* [Required tasks]
1 – Answer these questions from the Enron article, each on its own line.
(a) What did Enron executives encourage employees to hold in their 401k retirement accounts?
(b) Which employer-provided benefit does the article name as at risk when Enron employees lose their jobs?
(c) What three things does Social Security provide to most American workers?
2 – Put this sentence from the Enron article into Spanish: "Employees who are laid off and find jobs elsewhere take their Social Security eligibility with them."
3 – Carry the article on Enron's employees forward from its last sentence.

* [Text provided]

****

The Plight of Enron's Employees: A Larger Lesson

>From LA Daily News, 2/5/02, p. 13:



By Daniel J.B. Mitchell*

The Enron bankruptcy has focused media attention on stock
market losses suffered by Enron employees.  Recent
revelations indicate that Enron executives - despite
knowledge of their firm's shaky financial situation -
encouraged employees to hold Enron stock in their
tax-subsidized 401k retirement accounts.  Many employees
lost the bulk of their retirement savings as a result.

Less attention has been paid to the fact that as Enron
employees lose their jobs, their other employer-provided
benefits - such as health insurance - are also at risk.
Indeed, employees at any firm - whether properly managed or
not - risk losing benefits if they are laid off or if the
firm goes bankrupt.  Even apart from layoffs and
bankruptcies, employers have great latitude to change their
benefit policies or to terminate benefit programs.
Benefits can be here today, gone tomorrow.

So, are there any benefits NOT at risk for Enron employees,
or employees at any other firm?  The most important such
benefit is Social Security - which provides pension,
disability, and retiree health care to most American
workers.  Employees who are laid off and find jobs
elsewhere take their Social Security eligibility with them.

****

* [Extracted records]
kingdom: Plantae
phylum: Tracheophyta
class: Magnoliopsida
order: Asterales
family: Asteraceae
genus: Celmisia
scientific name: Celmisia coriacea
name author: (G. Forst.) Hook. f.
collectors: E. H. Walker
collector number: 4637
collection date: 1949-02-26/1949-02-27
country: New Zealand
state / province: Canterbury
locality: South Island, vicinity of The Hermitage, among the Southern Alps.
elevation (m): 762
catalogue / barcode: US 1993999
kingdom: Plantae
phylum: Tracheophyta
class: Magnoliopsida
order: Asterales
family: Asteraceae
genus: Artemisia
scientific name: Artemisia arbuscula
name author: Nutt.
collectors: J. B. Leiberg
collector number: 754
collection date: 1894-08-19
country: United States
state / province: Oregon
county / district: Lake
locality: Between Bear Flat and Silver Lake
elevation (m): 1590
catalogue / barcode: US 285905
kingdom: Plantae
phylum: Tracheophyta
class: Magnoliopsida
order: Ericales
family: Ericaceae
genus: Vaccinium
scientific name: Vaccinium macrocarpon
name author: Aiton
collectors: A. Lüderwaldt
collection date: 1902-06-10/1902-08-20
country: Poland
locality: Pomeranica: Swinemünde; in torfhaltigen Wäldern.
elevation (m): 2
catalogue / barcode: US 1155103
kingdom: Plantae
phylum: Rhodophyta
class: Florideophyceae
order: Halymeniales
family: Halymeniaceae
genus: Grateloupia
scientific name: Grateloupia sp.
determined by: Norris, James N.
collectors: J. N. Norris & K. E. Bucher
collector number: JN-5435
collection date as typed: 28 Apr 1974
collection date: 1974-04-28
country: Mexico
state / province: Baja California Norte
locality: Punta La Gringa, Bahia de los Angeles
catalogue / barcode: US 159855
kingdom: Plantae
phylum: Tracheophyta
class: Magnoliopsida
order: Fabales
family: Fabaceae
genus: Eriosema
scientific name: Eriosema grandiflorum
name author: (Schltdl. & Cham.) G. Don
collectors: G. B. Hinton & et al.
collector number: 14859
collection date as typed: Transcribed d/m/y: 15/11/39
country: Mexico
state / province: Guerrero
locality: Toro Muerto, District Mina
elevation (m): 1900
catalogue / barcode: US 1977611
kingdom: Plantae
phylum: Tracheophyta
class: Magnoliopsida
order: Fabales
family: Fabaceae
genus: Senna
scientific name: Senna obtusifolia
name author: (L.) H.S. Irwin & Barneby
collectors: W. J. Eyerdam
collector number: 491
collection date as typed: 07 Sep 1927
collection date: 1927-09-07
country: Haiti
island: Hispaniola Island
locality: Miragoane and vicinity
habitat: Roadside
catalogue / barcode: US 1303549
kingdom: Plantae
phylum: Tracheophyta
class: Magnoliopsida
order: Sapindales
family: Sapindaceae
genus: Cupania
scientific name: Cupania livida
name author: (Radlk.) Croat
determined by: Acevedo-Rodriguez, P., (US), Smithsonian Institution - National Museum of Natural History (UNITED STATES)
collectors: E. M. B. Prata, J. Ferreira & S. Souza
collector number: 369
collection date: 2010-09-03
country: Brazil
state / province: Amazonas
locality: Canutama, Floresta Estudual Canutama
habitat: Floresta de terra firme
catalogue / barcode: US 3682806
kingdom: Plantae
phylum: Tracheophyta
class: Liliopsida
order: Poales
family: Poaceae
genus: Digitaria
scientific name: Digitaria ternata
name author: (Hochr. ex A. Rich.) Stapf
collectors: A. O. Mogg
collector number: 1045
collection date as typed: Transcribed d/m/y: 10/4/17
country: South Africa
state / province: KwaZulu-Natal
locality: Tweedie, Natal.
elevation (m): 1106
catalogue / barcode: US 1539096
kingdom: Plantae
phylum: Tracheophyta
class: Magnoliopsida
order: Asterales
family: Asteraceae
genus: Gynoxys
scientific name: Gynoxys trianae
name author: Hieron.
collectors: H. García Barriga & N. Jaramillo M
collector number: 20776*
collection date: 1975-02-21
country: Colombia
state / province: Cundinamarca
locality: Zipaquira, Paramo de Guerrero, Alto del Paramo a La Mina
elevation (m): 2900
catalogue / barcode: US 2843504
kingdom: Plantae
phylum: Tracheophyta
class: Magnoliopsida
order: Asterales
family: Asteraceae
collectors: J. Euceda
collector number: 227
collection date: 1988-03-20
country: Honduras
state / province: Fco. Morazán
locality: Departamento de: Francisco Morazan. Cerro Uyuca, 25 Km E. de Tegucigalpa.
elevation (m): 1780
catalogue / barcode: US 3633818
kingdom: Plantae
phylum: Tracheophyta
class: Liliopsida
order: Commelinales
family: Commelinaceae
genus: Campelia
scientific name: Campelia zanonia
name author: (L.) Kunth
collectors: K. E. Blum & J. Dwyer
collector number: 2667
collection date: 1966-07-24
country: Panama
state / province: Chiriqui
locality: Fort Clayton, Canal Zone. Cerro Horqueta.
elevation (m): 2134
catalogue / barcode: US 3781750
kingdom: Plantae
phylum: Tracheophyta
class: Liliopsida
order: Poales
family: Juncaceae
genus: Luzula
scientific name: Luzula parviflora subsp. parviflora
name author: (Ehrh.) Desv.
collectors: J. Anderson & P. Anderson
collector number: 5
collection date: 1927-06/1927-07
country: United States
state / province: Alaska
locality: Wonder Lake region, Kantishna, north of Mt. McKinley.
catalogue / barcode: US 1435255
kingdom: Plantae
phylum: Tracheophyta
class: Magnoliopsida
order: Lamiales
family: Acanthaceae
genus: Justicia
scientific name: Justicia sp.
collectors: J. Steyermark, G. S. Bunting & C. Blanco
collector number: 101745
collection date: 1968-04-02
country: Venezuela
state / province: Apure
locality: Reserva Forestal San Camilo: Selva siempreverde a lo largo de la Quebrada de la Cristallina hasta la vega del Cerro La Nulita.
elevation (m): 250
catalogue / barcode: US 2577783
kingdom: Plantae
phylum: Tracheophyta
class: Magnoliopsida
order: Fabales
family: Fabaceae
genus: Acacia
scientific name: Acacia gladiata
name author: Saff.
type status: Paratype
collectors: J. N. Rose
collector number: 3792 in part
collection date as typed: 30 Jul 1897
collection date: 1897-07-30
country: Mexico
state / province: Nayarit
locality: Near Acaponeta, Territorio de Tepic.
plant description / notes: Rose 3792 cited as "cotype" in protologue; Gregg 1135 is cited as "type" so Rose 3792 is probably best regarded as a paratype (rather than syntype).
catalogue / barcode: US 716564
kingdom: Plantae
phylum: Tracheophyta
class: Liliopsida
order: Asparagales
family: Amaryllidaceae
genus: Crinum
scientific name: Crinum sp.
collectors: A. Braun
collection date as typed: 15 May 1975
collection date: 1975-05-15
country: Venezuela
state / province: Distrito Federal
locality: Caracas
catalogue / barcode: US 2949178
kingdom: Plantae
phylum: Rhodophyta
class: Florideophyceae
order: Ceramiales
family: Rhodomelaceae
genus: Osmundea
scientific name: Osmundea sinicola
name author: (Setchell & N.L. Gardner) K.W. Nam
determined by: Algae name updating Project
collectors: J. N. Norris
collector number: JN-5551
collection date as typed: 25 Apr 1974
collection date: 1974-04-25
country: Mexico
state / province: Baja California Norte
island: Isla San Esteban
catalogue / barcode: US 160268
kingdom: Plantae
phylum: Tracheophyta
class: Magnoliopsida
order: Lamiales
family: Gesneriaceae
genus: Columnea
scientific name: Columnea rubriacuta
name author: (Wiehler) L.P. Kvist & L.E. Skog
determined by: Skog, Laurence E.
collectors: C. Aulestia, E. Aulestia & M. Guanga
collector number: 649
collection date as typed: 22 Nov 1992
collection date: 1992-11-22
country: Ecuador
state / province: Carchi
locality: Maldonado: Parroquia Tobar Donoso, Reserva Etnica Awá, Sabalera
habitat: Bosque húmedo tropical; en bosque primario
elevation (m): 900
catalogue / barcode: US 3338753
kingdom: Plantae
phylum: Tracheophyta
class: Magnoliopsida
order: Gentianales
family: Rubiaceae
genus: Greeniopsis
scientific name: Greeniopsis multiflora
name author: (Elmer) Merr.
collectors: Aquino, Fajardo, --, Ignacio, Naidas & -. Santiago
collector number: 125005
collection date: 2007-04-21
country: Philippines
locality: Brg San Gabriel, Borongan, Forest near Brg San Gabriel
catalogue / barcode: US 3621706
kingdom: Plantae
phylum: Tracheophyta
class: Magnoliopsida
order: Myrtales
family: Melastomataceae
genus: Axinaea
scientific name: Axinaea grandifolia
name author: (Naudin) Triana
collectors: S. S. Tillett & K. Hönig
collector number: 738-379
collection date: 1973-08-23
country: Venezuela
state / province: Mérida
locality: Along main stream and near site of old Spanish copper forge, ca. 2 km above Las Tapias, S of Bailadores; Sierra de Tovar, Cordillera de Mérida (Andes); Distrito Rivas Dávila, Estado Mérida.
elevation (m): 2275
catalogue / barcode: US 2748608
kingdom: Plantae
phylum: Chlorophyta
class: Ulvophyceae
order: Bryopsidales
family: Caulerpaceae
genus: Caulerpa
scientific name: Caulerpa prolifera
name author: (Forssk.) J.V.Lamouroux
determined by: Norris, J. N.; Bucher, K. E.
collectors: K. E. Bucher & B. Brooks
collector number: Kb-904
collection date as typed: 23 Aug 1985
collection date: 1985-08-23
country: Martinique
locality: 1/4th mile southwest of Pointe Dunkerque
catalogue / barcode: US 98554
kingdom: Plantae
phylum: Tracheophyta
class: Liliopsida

****

* [Expected results]
1 –
(a) Enron stock
(b) Health insurance
(c) Pension, disability, and retiree health care

2 – Los empleados que son despedidos y encuentran trabajo en otro lugar se llevan consigo su derecho a la Seguridad Social.

3 –
Employers do not determine Social Security benefit policies
- that is left to Congress.  Social Security, in short, is
portable from job to job and unaffected by the fate or
actions of any one company.

The Enron saga thus points to a larger lesson.  Much of
America's social welfare system was built up soon after
World War II on the basis of tax incentives to employers.
Employers were thereby encouraged to provide
company-by-company benefits.  These tax incentives have
become among the most costly to the federal Treasury.  Yet
the postwar system was premised on an employment
relationship that no longer is relevant: a male breadwinner
working an entire career for a large employer.  If the
breadwinner were a professional or managerial employee, it
was assumed that the employer would take a paternal
interest in his welfare.  And if he were a blue-collar
worker, it was assumed that a union contract would protect
him.

Today, few professional and managerial employees expect to
work 30-40 years at a single firm.  And unionization in the
private sector has fallen below 10% of the workforce.  All
workers must worry about the impact of job mobility,
company bankruptcy, or simply changes in employer policy on
their job-based benefits.

Given these changes in the employment relationship, social
welfare concerns - pensions, health care, life and
supplementary disability insurance - ought not to remain
the responsibility of individual employers.   Social
Security - while it will need reforms as the retirement of
the baby boomers nears - must retain a central role in
national retirement policy.  Individual saving accounts -
independent of any one employer -are another important
element.  More complicated, but no less essential, is the
creation of a core health insurance system that is portable
from job to job.

And what about the job-based stock ownership and stock
option plans that were the rage of the 1990s and that
figured so prominently in the Enron fiasco?  If employers
want to subsidize such plans on the assumption that they
enhance employee motivation, they can continue to do so.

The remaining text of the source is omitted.